Nothing is needed except the lines below that run from the one with "Paint and Coating" through the one with "<strong>Go For Interesting", repeated exactly.

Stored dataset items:
----------
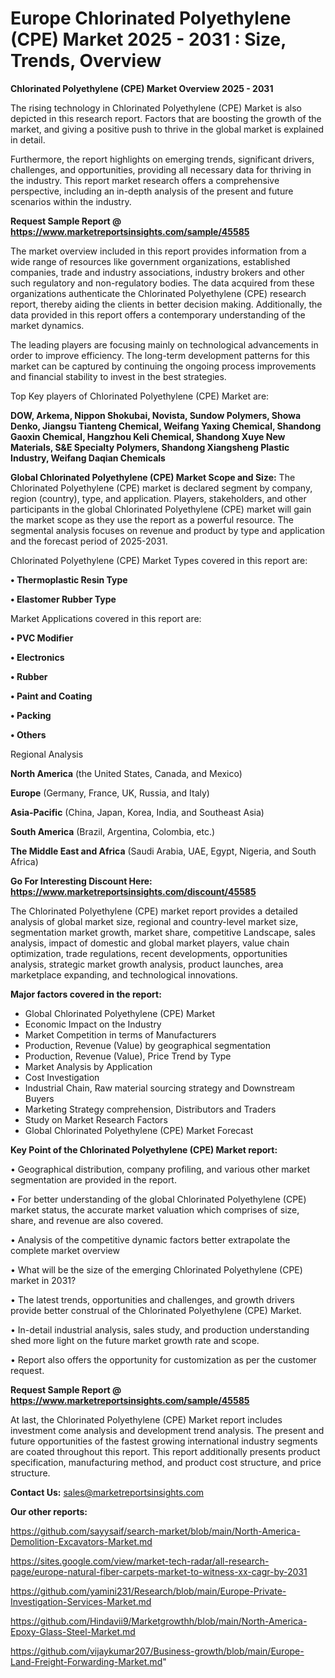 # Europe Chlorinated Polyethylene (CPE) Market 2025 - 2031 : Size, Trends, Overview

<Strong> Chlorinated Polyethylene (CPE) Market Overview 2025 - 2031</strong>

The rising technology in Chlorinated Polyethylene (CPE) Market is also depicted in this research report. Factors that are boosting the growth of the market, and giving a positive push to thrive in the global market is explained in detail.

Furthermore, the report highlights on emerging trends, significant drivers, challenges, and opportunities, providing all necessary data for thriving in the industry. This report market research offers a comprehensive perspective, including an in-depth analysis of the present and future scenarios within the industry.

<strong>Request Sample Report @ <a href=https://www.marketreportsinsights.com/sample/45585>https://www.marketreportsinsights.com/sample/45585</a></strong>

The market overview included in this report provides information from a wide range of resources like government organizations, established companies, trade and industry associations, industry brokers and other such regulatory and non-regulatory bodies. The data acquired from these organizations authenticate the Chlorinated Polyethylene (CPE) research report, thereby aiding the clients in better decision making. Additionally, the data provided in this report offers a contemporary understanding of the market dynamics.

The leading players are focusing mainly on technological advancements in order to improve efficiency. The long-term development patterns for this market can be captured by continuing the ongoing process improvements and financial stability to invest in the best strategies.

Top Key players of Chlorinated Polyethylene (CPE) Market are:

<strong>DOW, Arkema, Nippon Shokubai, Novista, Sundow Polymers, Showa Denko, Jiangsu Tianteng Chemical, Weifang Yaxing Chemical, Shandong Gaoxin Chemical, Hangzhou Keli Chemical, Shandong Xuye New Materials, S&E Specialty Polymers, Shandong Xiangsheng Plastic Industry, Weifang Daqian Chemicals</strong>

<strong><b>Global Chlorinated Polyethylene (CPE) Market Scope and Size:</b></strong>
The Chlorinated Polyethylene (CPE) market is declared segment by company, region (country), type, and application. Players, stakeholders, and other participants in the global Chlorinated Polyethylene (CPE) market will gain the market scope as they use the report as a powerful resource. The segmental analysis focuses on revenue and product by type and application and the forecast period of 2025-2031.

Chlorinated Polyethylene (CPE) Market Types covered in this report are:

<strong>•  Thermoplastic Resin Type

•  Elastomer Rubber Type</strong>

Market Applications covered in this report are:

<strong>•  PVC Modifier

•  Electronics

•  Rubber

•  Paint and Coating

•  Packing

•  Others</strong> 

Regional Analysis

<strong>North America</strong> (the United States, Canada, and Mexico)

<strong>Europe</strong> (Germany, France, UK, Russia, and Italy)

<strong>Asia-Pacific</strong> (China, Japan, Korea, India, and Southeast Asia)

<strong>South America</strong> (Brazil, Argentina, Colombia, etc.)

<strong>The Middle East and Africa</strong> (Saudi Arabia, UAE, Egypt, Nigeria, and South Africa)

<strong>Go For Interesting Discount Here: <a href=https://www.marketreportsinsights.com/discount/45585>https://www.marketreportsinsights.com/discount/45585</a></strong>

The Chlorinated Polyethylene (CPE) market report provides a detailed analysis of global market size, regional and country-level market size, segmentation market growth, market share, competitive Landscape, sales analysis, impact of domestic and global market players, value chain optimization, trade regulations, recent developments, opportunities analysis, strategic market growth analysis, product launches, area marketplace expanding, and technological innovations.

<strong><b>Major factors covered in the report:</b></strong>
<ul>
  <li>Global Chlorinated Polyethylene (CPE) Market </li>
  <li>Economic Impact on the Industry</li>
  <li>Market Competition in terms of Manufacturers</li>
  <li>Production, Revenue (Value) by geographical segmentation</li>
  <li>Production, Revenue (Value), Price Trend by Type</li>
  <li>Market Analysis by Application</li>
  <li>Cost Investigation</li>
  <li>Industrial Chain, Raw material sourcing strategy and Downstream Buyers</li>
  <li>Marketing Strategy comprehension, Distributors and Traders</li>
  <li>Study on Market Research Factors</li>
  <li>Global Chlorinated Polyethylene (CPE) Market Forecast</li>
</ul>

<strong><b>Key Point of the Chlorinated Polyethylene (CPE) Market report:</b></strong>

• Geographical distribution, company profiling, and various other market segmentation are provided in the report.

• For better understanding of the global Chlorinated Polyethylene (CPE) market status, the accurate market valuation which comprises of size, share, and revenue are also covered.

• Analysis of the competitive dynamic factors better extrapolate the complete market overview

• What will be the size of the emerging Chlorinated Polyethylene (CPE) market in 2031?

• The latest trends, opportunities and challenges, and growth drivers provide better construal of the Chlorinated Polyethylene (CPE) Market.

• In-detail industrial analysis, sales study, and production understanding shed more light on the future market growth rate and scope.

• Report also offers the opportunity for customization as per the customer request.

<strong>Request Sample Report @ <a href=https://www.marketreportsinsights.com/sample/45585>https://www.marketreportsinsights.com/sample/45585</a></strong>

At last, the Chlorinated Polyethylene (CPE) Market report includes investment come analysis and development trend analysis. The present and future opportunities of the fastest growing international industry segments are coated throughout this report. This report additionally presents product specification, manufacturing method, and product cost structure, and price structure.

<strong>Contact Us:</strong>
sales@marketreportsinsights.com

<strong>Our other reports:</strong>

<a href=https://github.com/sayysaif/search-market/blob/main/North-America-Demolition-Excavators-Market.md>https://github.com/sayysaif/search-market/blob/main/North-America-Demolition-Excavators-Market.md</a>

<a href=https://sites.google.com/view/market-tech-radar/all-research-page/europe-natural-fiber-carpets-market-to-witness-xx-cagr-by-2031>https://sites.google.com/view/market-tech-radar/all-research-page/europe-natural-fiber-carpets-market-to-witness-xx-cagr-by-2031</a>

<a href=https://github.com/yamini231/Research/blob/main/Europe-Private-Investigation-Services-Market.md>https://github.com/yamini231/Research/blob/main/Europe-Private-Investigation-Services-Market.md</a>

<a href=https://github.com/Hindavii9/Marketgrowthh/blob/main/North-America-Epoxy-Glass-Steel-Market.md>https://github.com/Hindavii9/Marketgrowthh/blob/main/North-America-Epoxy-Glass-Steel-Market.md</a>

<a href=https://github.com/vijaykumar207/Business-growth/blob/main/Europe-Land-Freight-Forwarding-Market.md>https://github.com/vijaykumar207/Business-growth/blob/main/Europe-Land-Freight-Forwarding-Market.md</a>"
----------
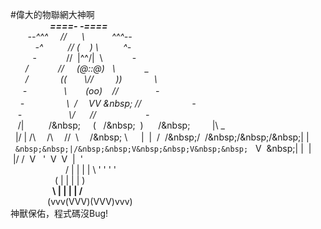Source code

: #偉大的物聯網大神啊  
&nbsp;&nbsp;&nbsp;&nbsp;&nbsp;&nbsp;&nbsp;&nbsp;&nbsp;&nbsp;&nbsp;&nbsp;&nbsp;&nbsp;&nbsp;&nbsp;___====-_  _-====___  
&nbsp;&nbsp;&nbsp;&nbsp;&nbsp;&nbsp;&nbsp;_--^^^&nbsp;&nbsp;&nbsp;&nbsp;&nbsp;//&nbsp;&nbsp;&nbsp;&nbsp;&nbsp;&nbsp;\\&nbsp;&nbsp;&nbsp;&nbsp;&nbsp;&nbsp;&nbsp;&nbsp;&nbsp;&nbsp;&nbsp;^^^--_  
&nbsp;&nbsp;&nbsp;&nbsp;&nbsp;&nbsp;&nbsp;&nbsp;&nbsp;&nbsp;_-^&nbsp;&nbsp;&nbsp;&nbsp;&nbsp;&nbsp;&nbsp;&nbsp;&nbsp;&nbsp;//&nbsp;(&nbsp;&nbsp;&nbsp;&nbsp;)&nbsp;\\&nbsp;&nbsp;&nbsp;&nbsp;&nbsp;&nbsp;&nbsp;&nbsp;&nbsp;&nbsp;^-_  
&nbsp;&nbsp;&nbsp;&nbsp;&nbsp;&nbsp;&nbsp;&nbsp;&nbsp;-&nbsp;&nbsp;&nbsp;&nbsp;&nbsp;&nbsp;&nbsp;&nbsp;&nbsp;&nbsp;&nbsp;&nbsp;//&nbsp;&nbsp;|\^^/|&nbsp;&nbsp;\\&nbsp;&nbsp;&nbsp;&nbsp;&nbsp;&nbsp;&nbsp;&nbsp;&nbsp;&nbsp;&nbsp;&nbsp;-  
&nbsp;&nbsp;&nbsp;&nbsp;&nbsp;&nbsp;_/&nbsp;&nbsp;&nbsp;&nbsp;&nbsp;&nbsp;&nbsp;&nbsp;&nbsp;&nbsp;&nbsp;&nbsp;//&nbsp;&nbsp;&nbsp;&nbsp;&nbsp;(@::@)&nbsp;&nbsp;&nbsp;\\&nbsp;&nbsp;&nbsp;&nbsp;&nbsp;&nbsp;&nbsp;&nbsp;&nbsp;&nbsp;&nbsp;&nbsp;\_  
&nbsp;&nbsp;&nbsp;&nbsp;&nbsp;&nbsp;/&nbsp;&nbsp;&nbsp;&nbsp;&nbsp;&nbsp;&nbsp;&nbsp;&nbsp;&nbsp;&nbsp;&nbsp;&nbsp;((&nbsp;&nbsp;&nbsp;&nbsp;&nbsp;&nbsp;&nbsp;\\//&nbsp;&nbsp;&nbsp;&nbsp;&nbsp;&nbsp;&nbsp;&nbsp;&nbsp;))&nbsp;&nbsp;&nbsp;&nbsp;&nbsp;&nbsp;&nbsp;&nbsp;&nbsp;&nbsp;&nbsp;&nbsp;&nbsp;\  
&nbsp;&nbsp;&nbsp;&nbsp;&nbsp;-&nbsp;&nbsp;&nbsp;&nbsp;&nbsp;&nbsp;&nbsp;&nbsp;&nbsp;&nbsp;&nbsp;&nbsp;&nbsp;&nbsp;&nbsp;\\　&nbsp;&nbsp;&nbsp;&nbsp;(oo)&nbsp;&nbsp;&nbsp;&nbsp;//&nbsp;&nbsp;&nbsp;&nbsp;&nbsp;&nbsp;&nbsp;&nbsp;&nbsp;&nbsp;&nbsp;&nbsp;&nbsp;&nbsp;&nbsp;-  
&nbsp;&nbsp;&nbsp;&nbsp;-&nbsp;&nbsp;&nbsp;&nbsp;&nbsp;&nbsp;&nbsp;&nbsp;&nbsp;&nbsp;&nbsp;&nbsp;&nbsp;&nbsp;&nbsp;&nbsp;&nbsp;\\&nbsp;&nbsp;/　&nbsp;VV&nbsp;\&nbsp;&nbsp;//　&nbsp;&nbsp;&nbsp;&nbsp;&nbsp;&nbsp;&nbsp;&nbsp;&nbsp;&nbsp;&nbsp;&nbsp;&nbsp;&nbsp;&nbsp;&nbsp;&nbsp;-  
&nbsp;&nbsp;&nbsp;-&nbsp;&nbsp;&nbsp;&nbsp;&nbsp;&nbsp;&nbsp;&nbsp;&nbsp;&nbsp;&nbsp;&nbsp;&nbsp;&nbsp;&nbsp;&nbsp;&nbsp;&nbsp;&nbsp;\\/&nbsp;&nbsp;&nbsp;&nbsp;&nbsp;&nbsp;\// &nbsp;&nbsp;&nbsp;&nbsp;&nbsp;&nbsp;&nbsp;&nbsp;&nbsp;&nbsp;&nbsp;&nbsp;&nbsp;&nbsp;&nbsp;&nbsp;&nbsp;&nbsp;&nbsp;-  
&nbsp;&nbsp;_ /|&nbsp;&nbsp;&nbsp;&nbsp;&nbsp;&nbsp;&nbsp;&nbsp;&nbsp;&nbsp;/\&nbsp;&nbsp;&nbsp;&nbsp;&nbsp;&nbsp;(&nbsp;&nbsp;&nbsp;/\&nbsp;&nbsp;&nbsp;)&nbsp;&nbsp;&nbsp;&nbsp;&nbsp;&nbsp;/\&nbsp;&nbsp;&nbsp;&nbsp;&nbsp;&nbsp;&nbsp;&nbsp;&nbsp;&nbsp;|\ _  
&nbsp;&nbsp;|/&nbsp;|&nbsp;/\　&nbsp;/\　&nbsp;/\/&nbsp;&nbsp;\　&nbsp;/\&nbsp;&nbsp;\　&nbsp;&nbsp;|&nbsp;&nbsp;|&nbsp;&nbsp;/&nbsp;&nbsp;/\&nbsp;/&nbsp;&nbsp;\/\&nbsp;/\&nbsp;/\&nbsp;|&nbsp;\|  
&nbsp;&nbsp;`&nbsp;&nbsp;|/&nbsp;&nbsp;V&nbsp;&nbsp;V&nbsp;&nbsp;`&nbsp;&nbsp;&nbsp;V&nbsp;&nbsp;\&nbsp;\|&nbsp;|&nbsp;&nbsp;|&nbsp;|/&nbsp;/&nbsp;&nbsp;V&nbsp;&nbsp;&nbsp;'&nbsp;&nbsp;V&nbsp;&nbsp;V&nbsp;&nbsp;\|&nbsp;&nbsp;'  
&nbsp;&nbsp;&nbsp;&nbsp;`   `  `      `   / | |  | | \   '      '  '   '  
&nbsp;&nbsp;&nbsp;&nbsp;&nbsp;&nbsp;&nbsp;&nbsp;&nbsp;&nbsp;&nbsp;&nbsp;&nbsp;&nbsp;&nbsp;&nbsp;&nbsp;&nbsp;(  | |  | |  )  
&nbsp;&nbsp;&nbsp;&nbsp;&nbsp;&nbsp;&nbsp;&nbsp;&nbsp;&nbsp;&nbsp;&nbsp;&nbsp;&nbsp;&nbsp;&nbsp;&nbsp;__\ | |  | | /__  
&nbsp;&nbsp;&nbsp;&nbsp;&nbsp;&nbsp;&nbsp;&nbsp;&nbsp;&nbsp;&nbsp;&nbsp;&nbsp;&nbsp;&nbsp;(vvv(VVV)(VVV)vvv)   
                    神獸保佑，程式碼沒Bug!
----------
## Answer section:
•  Paint and Coating

•  Packing

•  Others</strong> 

Regional Analysis

<strong>North America</strong> (the United States, Canada, and Mexico)

<strong>Europe</strong> (Germany, France, UK, Russia, and Italy)

<strong>Asia-Pacific</strong> (China, Japan, Korea, India, and Southeast Asia)

<strong>South America</strong> (Brazil, Argentina, Colombia, etc.)

<strong>The Middle East and Africa</strong> (Saudi Arabia, UAE, Egypt, Nigeria, and South Africa)

<strong>Go For Interesting Discount Here: <a href=https://www.marketreportsinsights.com/discount/45585>https://www.marketreportsinsights.com/discount/45585</a></strong>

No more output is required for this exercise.